Check each line of the data, and copy those where "хлеб" appears.

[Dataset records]
* * * * * * * * *

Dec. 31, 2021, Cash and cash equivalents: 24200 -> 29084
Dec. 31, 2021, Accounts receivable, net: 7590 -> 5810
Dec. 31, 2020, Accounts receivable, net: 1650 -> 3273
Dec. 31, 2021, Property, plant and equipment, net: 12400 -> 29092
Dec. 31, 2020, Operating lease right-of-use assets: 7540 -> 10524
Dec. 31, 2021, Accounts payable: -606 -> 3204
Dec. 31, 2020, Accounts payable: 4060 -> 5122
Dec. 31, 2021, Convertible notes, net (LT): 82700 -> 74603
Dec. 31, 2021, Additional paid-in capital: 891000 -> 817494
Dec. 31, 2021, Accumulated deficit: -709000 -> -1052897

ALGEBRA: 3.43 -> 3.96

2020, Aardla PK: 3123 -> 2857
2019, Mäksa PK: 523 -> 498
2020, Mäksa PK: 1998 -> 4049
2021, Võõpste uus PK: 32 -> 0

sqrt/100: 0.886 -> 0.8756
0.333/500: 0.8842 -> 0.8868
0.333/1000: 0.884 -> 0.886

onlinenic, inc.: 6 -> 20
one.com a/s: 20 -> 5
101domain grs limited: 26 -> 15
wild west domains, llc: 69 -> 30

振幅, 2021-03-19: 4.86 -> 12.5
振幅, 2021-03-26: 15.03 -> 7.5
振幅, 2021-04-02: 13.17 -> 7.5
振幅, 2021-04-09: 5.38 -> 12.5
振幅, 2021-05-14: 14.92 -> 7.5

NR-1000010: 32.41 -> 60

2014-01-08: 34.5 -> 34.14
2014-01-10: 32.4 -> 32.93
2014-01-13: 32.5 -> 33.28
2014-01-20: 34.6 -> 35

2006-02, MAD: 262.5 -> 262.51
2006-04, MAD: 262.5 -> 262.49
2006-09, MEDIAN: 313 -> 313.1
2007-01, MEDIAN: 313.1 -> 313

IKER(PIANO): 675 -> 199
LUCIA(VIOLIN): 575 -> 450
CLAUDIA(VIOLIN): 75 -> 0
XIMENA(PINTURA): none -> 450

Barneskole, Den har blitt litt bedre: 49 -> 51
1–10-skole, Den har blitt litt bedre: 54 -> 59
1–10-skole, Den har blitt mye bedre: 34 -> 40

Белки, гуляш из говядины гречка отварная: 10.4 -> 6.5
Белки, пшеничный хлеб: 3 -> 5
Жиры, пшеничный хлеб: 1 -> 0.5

* * * * * * * * *

**Exercise output**
Белки, пшеничный хлеб: 3 -> 5
Жиры, пшеничный хлеб: 1 -> 0.5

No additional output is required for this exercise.